TASK DIRECTIONS: Please render the records as a two-column CSV with the columns input and output, one row per record, holding each record's text and its answer in separate quoted fields with line breaks replaced by spaces. Include only the records from the line containing "Document page, 769x559 pixels." down to the line containing "picture [439, 247, 1145, 328]", both ends included.

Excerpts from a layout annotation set
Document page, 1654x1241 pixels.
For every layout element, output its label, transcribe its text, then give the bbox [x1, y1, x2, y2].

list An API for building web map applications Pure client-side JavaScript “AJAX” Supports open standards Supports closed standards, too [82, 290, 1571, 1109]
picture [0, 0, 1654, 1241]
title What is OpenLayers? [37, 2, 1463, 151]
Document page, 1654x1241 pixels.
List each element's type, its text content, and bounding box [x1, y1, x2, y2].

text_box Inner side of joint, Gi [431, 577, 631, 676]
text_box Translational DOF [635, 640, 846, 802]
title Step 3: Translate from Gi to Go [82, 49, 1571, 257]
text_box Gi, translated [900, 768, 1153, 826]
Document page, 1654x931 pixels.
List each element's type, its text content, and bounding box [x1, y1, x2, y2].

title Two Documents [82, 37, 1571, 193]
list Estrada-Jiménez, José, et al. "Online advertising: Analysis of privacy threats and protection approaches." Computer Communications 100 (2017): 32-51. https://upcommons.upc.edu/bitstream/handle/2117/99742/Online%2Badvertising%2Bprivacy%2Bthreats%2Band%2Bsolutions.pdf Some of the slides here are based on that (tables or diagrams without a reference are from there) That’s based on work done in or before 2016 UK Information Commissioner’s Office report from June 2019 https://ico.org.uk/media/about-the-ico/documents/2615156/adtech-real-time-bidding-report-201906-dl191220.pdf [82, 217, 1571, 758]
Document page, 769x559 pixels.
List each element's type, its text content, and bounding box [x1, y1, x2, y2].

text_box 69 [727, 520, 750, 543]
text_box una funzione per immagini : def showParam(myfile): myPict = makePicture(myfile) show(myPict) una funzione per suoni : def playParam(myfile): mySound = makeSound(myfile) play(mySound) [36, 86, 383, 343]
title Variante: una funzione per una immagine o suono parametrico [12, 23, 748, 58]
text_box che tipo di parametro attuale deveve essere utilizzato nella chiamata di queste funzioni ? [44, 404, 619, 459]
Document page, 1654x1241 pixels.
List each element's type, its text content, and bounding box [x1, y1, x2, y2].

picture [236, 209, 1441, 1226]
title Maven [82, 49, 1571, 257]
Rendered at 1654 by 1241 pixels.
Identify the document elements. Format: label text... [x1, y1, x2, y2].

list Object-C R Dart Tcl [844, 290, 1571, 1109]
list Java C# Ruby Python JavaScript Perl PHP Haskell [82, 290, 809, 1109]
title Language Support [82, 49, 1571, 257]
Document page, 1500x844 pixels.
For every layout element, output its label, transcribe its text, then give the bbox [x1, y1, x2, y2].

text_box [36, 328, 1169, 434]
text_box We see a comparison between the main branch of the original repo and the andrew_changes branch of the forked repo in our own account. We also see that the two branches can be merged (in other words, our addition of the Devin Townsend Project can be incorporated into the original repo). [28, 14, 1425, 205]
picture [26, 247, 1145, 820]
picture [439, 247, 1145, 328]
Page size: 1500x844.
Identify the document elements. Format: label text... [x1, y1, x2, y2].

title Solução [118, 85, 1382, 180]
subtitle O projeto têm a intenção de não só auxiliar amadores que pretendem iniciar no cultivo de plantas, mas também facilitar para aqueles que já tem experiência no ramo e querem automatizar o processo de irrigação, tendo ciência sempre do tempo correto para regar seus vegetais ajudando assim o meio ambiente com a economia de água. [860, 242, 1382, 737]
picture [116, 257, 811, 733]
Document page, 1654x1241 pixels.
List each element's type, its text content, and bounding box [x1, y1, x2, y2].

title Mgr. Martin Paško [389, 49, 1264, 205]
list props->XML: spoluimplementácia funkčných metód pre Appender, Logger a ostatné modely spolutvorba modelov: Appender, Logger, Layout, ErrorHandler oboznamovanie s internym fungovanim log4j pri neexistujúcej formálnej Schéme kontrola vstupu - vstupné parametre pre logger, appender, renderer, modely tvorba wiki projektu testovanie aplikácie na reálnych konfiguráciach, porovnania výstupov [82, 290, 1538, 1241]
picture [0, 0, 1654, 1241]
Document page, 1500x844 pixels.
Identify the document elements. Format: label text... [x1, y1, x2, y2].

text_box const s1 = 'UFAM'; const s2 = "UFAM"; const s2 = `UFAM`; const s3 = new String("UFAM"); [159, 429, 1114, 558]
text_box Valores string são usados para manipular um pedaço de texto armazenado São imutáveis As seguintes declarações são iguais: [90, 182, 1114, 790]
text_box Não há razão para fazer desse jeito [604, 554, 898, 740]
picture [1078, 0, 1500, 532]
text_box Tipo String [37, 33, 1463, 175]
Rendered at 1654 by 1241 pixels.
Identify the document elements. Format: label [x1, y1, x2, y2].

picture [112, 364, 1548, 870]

COMPLETED TASK:
input,output
"Document page, 769x559 pixels. List each element's type, its text content, and bounding box [x1, y1, x2, y2].","text_box 69 [727, 520, 750, 543] text_box una funzione per immagini : def showParam(myfile): myPict = makePicture(myfile) show(myPict) una funzione per suoni : def playParam(myfile): mySound = makeSound(myfile) play(mySound) [36, 86, 383, 343] title Variante: una funzione per una immagine o suono parametrico [12, 23, 748, 58] text_box che tipo di parametro attuale deveve essere utilizzato nella chiamata di queste funzioni ? [44, 404, 619, 459]"
"Document page, 1654x1241 pixels. List each element's type, its text content, and bounding box [x1, y1, x2, y2].","picture [236, 209, 1441, 1226] title Maven [82, 49, 1571, 257]"
"Rendered at 1654 by 1241 pixels. Identify the document elements. Format: label text... [x1, y1, x2, y2].","list Object-C R Dart Tcl [844, 290, 1571, 1109] list Java C# Ruby Python JavaScript Perl PHP Haskell [82, 290, 809, 1109] title Language Support [82, 49, 1571, 257]"
"Document page, 1500x844 pixels. For every layout element, output its label, transcribe its text, then give the bbox [x1, y1, x2, y2].","text_box [36, 328, 1169, 434] text_box We see a comparison between the main branch of the original repo and the andrew_changes branch of the forked repo in our own account. We also see that the two branches can be merged (in other words, our addition of the Devin Townsend Project can be incorporated into the original repo). [28, 14, 1425, 205] picture [26, 247, 1145, 820] picture [439, 247, 1145, 328]"